「ジブリ男子」ってどんな人?――データから見るペルソナ図鑑消費者理解コトハジメ(1/3 ページ)

» 2013年09月16日 07時00分 公開
[大久保惠司,Business Media 誠]
誠ブログ

 スタジオ・ジブリの映画「風立ちぬ」はもう観ましたか? この作品がベネチア映画祭に出品された際、宮崎駿監督がこの作品を最後に引退するというニュースが流れてきました。びっくりした人、「ああ、またか」と思った人、それぞれの反応があったと思います。でも、先日記者会見を開き「今回は本気です」と語ったところを見ると、今までとは違うかも、と思った人も多かったのではないでしょうか。

 宮崎駿監督は、1984年公開の映画「風の谷のナウシカ」で注目されて以降、スタジオ・ジブリを設立。その後公開された「天空の城ラピュタ」「となりのトトロ」は発表時の興行収入こそふるわなかったようですが、発表してしばらく経ってから人気が急上昇。その後、「魔女の宅急便」以降の作品は、興行的にもヒット作を連発しています。

 引退会見の記事を見ていると、引退するのは長編アニメということで、創作活動の継続については静かに意欲を語っています。最も印象的だったのは「やりたいことはあるんですけれども、やれなかったらみっともないからいいません。それから僕は、文化人になりたくないんです。僕は町工場のおやじ。それを貫きたいと思っています。文化人ではありません」という言葉です。宮崎駿さんらしいと思ったし、とても共感しました。

 と、言うわけで、今回はスタジオ・ジブリ作品ファンの男性について見てみることにしました。

ジブリ作品を好んでいる男性

 シングルソース・消費者パネル「ぺるそね」※では、3万人の150問にわたるアンケートデータが登録されています。その中には好きなアニメ作品という項目もあり、そこには、スタジオ・ジブリの作品も入っています。「となりのトトロ」「もののけ姫」「千と千尋の神隠し」「天空の城ラピュタ」「風の谷のナウシカ」「魔女の宅急便」です。

※シングルソース・消費者パネル=同一のサンプルから多様な情報を採取した消費者データのことで、多数の項目を組み合わせたクロス集計が可能。

※ぺるそね=約3万人の消費行動データをもとに、ターゲットとなる人々のライフスタイルを読み解けるナレッジベースサービス。データは2012年6月調査のもの(n=3万1444)。

参考:消費者パネル・シングルソースデータ系サービス 調査のチカラ


 それでは、ジブリ作品を好きな男性を探してみましょう。検索条件は、性別は男性、「ぺるそね」に登録されているすべてのジブリ作品にチェックを入れている人、としました。この条件で検索すると該当者が590人います。この590人を「ジブリ男子」と定義し、男性全体(1万5269人)と比較してみました。

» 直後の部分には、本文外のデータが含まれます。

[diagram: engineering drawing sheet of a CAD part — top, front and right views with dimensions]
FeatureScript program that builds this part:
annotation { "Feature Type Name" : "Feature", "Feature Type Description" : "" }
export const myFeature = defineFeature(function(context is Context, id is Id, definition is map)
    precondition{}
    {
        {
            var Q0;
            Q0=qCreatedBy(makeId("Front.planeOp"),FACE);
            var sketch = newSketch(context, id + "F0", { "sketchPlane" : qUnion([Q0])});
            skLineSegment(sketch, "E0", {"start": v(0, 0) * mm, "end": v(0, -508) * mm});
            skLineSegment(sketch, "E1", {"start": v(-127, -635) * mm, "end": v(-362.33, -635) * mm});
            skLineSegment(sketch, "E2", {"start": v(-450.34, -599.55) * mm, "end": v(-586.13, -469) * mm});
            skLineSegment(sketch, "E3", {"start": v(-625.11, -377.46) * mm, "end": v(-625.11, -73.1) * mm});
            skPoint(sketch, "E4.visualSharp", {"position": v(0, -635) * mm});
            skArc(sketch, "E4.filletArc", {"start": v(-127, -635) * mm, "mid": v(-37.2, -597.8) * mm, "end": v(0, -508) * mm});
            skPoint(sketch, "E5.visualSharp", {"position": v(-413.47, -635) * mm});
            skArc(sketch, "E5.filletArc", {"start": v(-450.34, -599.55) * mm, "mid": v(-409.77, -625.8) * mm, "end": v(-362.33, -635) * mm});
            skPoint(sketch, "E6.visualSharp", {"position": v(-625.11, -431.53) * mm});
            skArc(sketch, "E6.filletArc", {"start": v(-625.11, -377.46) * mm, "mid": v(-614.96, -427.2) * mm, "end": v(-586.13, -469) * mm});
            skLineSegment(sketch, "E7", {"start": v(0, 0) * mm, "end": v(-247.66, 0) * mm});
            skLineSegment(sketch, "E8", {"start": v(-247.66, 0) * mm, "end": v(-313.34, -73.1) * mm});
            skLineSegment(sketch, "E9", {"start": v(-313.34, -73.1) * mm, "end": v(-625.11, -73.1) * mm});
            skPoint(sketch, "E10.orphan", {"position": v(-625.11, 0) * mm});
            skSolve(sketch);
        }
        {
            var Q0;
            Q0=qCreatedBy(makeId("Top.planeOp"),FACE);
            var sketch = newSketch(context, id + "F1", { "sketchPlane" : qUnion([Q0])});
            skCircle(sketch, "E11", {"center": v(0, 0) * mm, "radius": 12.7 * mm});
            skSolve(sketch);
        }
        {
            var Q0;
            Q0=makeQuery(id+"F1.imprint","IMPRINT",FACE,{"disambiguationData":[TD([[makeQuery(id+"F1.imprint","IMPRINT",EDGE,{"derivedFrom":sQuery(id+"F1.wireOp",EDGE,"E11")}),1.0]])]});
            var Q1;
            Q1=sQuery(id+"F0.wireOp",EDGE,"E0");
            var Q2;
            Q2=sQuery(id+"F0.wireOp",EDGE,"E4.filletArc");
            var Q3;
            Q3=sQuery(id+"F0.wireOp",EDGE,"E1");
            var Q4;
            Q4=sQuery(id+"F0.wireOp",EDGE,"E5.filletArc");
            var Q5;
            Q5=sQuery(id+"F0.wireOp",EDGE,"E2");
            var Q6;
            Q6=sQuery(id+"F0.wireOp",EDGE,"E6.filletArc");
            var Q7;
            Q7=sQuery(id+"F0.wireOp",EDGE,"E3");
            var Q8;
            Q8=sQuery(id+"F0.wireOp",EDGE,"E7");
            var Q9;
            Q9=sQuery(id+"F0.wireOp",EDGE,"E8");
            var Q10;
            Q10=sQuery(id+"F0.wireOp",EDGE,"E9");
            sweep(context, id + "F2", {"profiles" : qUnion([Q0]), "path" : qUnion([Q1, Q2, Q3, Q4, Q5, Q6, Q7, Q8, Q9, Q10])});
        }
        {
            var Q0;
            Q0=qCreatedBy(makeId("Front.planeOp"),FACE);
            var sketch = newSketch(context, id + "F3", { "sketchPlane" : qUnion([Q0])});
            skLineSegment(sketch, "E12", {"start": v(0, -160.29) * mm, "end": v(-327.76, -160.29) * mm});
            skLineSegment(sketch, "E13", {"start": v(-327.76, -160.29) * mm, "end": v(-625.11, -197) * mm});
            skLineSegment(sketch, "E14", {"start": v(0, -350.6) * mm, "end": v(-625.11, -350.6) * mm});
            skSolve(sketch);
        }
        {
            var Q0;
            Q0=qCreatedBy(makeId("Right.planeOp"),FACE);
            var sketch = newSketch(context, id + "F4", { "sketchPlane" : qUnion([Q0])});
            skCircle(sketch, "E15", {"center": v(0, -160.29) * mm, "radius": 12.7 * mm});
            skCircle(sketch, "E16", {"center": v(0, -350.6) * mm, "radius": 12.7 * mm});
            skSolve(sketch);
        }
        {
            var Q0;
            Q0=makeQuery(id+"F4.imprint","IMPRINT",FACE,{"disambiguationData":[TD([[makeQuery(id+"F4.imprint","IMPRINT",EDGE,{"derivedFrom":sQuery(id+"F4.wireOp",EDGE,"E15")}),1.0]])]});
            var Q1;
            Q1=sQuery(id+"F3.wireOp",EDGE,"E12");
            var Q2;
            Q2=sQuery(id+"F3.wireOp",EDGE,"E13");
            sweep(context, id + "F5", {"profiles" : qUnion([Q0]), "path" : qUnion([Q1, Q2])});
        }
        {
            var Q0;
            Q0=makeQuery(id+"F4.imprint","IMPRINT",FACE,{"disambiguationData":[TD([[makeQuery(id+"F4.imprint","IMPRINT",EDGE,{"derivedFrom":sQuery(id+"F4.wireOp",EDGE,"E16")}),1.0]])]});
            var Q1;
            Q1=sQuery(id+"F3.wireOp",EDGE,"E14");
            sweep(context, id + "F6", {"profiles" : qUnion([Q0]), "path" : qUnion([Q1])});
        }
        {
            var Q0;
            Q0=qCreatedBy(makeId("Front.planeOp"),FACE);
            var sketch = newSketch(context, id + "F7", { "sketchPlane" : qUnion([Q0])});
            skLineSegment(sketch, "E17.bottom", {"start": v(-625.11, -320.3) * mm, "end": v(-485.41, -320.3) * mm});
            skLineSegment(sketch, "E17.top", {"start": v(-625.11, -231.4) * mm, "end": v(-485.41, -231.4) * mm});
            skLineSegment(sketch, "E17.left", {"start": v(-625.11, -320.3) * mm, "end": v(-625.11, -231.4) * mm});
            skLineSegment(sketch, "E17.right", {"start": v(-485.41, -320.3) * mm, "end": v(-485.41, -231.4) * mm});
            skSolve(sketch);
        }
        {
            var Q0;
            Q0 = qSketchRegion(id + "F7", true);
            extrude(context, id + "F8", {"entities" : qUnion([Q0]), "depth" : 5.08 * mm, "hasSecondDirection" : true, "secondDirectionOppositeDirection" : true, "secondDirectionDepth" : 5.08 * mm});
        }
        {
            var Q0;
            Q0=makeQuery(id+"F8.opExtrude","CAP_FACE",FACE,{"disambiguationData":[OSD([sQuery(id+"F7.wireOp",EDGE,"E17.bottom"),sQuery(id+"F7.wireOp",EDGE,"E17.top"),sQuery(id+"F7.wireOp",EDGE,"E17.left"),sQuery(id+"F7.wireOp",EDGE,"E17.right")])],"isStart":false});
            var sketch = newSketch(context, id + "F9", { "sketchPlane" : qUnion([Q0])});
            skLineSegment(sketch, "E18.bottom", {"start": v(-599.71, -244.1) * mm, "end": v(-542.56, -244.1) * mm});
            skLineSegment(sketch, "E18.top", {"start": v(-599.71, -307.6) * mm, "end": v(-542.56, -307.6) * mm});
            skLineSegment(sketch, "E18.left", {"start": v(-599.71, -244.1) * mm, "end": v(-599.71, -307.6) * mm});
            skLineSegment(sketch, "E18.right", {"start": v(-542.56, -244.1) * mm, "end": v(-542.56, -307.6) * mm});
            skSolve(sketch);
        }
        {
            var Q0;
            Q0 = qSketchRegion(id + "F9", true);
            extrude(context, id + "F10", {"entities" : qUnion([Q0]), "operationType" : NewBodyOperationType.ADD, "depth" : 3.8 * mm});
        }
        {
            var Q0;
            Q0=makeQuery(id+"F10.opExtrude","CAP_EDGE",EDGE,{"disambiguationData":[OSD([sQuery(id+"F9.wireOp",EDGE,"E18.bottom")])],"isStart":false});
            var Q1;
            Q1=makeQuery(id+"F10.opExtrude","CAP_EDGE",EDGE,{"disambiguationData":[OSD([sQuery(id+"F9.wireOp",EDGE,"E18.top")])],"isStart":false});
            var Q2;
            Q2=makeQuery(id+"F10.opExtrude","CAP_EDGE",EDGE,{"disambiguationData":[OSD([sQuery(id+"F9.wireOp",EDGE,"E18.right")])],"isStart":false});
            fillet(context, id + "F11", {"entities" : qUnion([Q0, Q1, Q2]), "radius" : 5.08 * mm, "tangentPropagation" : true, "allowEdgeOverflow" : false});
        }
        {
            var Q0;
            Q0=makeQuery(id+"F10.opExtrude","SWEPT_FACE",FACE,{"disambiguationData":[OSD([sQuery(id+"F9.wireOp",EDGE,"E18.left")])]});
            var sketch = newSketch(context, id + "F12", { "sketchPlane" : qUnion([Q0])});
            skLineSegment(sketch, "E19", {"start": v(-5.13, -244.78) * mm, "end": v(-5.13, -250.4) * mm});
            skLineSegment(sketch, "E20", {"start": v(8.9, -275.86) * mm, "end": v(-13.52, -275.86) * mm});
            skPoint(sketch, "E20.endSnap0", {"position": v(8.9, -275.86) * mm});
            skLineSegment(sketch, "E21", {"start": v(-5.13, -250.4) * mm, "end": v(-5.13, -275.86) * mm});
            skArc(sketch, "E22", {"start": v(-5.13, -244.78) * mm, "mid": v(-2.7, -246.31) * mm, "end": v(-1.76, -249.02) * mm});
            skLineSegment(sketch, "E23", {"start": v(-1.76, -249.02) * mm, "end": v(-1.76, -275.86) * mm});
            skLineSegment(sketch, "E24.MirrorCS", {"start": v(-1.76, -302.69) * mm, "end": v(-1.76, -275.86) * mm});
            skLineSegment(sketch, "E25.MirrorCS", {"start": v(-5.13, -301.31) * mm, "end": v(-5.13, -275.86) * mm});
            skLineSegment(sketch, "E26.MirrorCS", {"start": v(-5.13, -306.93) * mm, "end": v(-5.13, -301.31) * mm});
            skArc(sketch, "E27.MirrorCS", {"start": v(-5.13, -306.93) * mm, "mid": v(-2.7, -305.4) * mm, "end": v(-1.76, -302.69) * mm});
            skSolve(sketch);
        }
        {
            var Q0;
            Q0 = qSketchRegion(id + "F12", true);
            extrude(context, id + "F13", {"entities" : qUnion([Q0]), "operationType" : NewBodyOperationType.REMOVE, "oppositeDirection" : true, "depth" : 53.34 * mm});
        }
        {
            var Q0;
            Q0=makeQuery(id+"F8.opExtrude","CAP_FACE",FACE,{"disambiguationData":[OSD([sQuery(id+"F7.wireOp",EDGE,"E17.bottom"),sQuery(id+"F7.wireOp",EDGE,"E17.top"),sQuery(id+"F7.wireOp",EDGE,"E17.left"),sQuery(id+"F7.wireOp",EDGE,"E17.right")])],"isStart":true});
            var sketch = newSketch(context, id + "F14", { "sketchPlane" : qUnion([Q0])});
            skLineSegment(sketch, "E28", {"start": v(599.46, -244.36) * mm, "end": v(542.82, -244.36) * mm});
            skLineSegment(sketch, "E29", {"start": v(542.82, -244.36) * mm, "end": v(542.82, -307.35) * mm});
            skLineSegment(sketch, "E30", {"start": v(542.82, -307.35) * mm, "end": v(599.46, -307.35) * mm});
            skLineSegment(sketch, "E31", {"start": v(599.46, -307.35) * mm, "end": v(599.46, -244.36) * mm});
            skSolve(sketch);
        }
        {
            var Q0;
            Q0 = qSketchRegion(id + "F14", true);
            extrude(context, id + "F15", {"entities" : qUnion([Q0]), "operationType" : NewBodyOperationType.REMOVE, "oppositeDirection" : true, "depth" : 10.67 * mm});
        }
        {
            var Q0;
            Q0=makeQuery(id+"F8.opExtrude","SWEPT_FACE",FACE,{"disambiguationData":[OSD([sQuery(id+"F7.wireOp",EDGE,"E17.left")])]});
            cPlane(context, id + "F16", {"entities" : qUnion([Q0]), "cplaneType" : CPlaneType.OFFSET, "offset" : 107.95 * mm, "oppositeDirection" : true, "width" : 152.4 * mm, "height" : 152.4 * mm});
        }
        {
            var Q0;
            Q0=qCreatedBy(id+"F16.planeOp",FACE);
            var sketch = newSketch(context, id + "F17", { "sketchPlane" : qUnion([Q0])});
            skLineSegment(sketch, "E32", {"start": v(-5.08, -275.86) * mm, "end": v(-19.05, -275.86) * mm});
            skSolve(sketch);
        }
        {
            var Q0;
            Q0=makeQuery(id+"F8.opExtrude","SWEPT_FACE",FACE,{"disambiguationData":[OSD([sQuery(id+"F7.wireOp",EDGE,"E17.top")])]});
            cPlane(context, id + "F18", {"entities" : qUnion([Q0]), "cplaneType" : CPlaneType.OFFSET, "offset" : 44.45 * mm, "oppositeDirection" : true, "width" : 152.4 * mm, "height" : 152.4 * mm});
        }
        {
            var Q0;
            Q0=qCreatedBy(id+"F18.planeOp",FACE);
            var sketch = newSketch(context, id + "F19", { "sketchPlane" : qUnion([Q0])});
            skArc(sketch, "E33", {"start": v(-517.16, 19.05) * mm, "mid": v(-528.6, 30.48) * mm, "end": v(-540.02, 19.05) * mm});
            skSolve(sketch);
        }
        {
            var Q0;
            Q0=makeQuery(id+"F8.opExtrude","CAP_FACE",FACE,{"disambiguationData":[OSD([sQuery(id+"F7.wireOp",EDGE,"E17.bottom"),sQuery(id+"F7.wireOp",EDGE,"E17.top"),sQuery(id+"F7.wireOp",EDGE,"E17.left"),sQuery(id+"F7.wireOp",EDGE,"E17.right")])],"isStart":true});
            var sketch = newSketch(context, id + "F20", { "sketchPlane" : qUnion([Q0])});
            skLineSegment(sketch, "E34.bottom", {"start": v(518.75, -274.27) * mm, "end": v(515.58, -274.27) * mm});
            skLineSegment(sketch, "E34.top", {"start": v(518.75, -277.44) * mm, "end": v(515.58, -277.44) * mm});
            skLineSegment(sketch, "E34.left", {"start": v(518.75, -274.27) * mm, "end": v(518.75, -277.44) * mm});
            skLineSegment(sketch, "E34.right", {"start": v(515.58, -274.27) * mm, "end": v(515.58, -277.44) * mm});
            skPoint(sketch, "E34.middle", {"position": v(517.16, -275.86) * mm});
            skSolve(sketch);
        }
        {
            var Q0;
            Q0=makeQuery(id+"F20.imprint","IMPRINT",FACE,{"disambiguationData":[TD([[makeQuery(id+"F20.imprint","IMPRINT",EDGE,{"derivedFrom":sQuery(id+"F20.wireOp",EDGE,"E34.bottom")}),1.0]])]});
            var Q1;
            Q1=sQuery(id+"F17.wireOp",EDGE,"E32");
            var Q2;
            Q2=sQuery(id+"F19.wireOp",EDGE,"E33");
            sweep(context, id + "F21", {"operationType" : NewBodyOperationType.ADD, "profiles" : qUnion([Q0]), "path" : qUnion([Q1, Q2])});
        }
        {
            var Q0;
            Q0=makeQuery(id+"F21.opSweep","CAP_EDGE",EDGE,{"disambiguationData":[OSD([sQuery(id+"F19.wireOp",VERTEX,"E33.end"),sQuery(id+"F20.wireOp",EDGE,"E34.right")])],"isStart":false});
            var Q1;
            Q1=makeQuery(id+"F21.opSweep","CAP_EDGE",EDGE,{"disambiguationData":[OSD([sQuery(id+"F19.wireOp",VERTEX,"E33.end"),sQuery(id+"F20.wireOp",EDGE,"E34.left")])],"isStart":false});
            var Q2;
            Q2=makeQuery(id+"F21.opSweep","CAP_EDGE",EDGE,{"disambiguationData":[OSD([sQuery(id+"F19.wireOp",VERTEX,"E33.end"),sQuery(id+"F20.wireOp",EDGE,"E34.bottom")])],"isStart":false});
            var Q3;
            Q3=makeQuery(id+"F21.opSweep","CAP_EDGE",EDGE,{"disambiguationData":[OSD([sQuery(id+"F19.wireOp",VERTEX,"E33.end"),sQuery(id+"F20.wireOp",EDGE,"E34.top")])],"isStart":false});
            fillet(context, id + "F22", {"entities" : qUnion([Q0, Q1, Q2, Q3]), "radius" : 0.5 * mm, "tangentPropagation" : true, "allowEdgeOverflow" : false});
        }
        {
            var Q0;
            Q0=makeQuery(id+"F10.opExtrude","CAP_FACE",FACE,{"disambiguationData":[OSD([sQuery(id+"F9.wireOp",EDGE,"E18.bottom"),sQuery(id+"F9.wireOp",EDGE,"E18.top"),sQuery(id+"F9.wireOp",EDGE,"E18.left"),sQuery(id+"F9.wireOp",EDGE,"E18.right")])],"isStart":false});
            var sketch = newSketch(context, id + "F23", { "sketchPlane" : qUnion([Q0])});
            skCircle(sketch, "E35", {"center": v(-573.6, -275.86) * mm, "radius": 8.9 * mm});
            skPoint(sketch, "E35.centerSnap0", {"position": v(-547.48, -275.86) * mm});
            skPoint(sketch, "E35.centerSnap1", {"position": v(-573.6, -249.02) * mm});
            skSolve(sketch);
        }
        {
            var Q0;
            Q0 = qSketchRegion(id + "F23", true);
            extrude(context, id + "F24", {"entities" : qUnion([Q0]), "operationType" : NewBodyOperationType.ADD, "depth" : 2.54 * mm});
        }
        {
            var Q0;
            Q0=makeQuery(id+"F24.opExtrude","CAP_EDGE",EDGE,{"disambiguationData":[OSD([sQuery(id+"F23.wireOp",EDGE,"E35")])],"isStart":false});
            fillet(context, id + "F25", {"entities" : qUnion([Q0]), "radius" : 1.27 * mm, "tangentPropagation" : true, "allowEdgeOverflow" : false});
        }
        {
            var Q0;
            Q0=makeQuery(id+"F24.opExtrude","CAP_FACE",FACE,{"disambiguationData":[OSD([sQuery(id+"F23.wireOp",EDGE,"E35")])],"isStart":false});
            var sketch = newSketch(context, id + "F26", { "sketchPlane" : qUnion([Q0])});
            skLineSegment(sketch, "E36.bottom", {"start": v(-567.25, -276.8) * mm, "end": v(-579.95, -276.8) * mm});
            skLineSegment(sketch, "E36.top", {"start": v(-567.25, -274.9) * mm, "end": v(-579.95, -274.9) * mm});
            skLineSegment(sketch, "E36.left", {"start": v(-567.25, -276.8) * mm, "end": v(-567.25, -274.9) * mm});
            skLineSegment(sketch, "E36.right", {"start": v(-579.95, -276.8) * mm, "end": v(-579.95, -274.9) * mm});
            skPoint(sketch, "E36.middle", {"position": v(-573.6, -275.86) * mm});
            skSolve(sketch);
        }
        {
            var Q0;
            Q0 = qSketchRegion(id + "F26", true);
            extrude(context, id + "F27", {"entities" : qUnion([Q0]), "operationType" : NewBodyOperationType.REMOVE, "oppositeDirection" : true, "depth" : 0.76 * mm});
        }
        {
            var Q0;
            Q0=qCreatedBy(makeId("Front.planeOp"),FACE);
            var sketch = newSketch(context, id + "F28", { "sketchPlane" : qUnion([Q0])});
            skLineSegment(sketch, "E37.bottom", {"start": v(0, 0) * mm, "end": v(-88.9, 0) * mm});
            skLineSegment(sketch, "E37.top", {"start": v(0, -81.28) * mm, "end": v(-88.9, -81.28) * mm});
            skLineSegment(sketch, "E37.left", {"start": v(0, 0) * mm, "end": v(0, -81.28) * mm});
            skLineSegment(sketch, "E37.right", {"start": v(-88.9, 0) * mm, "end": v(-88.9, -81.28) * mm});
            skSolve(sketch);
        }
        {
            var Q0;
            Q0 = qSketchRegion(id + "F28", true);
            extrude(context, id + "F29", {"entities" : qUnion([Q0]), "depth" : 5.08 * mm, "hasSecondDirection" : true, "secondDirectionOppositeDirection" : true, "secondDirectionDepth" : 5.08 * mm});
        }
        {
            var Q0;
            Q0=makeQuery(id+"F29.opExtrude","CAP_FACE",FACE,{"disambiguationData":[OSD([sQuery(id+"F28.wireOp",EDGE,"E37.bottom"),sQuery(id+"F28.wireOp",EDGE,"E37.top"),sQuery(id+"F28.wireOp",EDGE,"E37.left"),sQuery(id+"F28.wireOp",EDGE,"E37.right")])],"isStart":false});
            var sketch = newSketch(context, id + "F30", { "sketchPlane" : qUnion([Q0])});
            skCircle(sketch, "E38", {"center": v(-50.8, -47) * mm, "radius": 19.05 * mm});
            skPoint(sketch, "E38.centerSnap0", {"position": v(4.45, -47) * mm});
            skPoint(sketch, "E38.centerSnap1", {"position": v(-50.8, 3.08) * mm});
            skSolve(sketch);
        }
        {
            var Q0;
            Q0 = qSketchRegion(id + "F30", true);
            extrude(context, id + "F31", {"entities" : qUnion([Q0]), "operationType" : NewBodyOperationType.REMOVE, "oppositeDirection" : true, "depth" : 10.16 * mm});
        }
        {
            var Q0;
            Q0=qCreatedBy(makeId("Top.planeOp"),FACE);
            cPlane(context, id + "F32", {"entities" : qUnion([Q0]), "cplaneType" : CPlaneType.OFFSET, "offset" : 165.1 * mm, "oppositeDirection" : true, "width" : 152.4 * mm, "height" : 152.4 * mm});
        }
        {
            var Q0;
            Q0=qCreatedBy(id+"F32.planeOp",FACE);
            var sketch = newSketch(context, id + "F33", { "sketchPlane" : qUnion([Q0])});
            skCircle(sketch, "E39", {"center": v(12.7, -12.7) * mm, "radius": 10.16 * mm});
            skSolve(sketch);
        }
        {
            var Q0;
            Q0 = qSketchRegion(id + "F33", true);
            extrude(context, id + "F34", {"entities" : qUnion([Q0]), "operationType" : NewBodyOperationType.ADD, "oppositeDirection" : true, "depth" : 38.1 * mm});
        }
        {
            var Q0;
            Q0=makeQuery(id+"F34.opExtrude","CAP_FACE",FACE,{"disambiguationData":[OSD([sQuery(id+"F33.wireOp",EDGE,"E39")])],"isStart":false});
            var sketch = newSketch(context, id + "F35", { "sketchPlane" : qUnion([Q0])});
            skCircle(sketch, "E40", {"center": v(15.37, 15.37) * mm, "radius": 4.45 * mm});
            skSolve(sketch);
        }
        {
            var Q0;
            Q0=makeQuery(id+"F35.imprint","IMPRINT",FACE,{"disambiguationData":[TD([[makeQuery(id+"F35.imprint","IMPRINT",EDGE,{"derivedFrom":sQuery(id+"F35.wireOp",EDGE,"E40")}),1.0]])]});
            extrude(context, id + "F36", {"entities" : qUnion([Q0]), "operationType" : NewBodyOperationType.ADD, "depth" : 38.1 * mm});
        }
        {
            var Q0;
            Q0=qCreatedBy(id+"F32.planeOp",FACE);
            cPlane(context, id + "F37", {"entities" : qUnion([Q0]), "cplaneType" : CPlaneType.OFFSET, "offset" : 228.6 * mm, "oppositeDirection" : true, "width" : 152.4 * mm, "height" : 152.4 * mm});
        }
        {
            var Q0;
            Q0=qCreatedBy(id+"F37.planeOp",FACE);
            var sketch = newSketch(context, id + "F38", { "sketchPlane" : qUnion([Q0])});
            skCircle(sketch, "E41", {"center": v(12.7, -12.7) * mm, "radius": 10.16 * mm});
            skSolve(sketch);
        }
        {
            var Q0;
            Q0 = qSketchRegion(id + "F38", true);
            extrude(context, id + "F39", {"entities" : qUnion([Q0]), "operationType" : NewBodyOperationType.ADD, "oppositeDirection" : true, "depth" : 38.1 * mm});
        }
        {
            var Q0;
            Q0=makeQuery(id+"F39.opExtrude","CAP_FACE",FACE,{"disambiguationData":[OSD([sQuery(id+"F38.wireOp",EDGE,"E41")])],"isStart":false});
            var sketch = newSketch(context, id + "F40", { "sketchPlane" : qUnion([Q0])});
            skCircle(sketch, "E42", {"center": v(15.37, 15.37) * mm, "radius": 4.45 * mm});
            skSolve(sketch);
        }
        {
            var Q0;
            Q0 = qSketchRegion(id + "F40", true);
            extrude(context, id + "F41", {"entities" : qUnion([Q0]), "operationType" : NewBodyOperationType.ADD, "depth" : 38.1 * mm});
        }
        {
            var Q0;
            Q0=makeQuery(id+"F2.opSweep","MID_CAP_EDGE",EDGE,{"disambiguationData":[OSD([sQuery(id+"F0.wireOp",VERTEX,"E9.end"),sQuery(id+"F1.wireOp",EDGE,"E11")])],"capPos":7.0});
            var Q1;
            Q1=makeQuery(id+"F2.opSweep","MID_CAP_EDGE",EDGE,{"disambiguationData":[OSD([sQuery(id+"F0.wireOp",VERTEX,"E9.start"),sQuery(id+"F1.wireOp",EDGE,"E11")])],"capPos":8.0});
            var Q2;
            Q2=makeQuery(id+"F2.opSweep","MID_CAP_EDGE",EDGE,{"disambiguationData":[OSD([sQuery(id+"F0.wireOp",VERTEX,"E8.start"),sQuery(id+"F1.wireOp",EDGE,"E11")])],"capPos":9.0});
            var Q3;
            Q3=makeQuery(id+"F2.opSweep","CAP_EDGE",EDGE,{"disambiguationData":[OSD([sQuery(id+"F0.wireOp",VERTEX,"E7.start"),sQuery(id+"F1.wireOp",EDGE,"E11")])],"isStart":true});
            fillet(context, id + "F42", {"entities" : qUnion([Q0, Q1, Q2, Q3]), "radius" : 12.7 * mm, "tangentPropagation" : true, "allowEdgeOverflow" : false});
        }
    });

 年齢は男性全体よりやや若く、そのため既婚率や有子率、平均世帯年収ともに男性全体よりやや低くなっています。年代は幅広いのですが、30〜34歳と50代がやや高くなっています。

 世帯年収は平均は男性全体よりやや低いものの、500〜600万円がトップボックスでした。男性全体のトップボックスは300〜400万円ですので、これよりも高くなっています。平均世帯年収が低いのは800万円以上の高額世帯の比率がやや低いことが要因と考えられます。

 お小遣いの平均もやや低く出ていますが、トップボックスは3万〜5万円で男性全体と同じ傾向です。職業を見てみると、男性全体と大きな変わりはないため、暮らし向きは現時点での中流層の人たちと言えそうです。